In der Serienhandlung gerät Barrs Figur in einen Streit mit ihrer Filmschwester Jackie, die für Hillary Clinton gestimmt und in einer rosafarbenen „Pussy-Mütze“ am Women’s March teilgenommen hat. Laut Bruce Helfort, einem der ausführenden Produzenten, soll es bereits innerhalb des Drehbuchteams jede Menge Diskussionen über die politischen Zuschreibungen für altbekannte Seriencharaktere gegeben haben. Man sei darum bemüht gewesen, die Figuren stimmig zu gestalten. Eine politische Agenda habe man dabei aber nicht verfolgt.

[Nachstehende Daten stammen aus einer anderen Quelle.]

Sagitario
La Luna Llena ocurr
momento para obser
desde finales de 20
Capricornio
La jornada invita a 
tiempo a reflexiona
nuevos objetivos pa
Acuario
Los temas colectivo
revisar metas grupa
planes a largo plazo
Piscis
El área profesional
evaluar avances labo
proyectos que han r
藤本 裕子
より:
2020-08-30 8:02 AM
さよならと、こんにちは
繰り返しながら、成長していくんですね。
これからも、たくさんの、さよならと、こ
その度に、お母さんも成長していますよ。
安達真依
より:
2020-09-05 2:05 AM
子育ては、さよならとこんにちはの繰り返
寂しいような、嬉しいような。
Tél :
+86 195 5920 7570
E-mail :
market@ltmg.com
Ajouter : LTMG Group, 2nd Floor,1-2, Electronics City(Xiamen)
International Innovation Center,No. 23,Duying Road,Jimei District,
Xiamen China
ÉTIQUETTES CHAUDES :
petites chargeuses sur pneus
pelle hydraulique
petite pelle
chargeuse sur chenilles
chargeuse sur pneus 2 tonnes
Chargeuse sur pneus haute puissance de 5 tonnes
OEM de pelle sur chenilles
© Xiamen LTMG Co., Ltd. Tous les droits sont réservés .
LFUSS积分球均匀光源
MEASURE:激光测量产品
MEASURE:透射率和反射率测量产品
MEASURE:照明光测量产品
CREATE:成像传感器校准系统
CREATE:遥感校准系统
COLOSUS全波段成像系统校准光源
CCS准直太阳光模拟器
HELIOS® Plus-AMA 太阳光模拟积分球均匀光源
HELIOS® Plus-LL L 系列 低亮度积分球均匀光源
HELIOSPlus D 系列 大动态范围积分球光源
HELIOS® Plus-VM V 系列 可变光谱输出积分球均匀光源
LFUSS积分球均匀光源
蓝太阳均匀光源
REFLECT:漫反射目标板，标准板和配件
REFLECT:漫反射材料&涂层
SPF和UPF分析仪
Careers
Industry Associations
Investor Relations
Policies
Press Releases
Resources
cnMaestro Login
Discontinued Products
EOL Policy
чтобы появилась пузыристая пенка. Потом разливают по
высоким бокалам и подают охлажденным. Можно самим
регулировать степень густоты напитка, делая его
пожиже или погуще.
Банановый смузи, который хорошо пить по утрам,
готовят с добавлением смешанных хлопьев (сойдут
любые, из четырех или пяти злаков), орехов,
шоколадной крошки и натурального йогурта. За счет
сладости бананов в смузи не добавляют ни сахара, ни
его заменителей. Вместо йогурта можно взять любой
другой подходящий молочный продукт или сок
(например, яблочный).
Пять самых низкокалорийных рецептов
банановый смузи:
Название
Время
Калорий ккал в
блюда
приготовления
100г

Nun scheint es aber, als habe sich der Sender mit seinem Versuch, die Trump-Supporter gezielt als Publikum anzusprechen, geschadet. Unter dem Hashtag „#BoycottRoseanne“ gibt es bereits zahlreiche Aufrufe, die Serie zu boykottieren. „Roseanne Barr ist schon lange ein Teil von Alt-Right“, schrieb etwa ein Twitter-User. „Sie hat eine lange, gut dokumentierte Geschichte von Rassismus und Homophobie.“

Da hilft es auch nichts, dass Barr sich auf ihrem Account „@TheRealRoseanne“ in letzter Zeit darauf verlegt hat, Wohnzimmervideos von sich und den eigenen Enkeln zu posten. „Es kann sein, dass deine alten Tweets gelöscht sind, Roseanne“, schrieb eine Twitter-Userin und postete dazu einen Screenshot von einem der verschwundenen Posts. „Aber das nützt nichts. Du hast jahrelang Hassbotschaften verbreitet. Und das Internet wird dir das nie vergessen.“

Auferstanden von den Toten

Mit Barr, Goodman (Dan), Gilbert (Darlene), Laurie Metcalf (Jackie), Michael Fishman (D. J.) und Goranson (Becky) ist so gut wie die komplette Originalbesetzung bei der Neuauflage dabei. Auch Chalke („Scrubs“), die Tochter Becky vertretungsweise gespielt hatte, ist mit von der Partie, allerdings in einer neuen Rolle. Bizarr ist vor allem die Rückkehr von Goodmans Charakter Dan. Der war in der letzten Staffel verstorben. Das soll nun einfach ignoriert und nicht weiter kommentiert werden.